In his welcome remarks, Mr Sanjiv Mehta, President, FICCI and CEO & Managing Director, Hindustan Unilever Limited, President, Unilever South Asia & Member, Unilever Leadership Executive (Global Executive Board), said that many corporates in India now recognise that D&I efforts are not just good corporate policy but have real economic and business impact. “There is clear evidence that companies which are more diverse and inclusive have better financial performance”, he said.

Mr Mehta shared a five-point action plan to anchor and boost diversity and inclusion efforts. “Introduce non-discriminatory business policies, offer bias-free and equal working and recruitment opportunities, build accessible workplaces, adopt accessible technology, and ensure accessible content”, he said.

According to Mr Mehta, women account for just 20 per cent of the workforce in India despite being 48 per cent of the population. Further, out of the 26.9 billion people with disabilities in the country, just about a third are employed. In addition, a world bank study posits that discrimination against LGBTQ people in India could cost the country up to USD 32 billion annually in lost economic output. Referring to the vulnerable sections, Mr Mehta said, “whether it is about gender parity, empowering persons with disabilities and inclusion of the LGBTQ plus communities, I urge the private sector to ensure that workplace policies and practices are emphatic in ways that ensure individuals work with dignity, feel included and empowered”. 

A study by Great Place to Work shows that when employees trust they will be treated fairly, regardless of race, gender, sexual orientation, or age, they are 9.8 times more likely to look forward to going to work. Further, such employees are 6.3 times more likely to have pride in their work and 5.4 times more likely to want to stay longer at the company.

Ms Rekha M. Menon, Chairperson and Senior Managing Director, Accenture India, felt “very optimistic about inclusive growth in India”. She outlined four key trends – India’s demographic opportunity, stakeholder capitalism that pushes for inclusive growth, technology, and the favourable business imperative of having a diverse workforce – that are building a solid case for inclusive growth. She added that organisations are firmly positioned to play a leadership role and immediately impact their businesses and around.  “Businesses can contribute, and they should are contributing by making inclusion a business imperative”, she said; adding that the organisations can also drive impact by supporting the ecosystem and value chains and collaborating for initiatives to create inclusive societal impact.

Speaking about, her organisation, Ms Menon said we measure our success not just by our financial results but by creating 360-degree value for all our stakeholders.
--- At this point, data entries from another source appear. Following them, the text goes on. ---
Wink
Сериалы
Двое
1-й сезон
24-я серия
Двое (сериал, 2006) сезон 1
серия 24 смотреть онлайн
She added that Accenture will have gender parity by 2035. “I’m very pleased to say that right now, women are 47% of our workforce, globally and in India”, Ms Menon added.

Keshav Suri, Co-Chair, FICCI Task Force on D&I, Executive Director, The Lalit Suri Hospitality Group and Founder, The Keshav Suri Foundation, said that inclusion and diversity need to be touched, felt and seen. “When people see somebody from their community, a feeling of oneness comes in”, he said while adding that “I don’t think that could be bad for business”.
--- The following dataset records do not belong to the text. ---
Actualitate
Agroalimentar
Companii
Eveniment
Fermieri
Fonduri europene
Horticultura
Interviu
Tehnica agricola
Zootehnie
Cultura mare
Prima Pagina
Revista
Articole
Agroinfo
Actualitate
In her closing remarks, Dr Jyotsna Suri, Past President FICCI, Mentor, FICCI Task Force on D&I and Chairperson and CMD, The Lalit Suri Hospitality Group, said the challenges of the vulnerable sections: women, persons with disabilities, LGBTQ plus community, are enormous. She added that everyone, whether the government or the industry, must get together to create an ecosystem that allows vulnerable sections to live and work with dignity and contribute to society. “Diversity and inclusion is not about compliance; it is about commitment”, she added.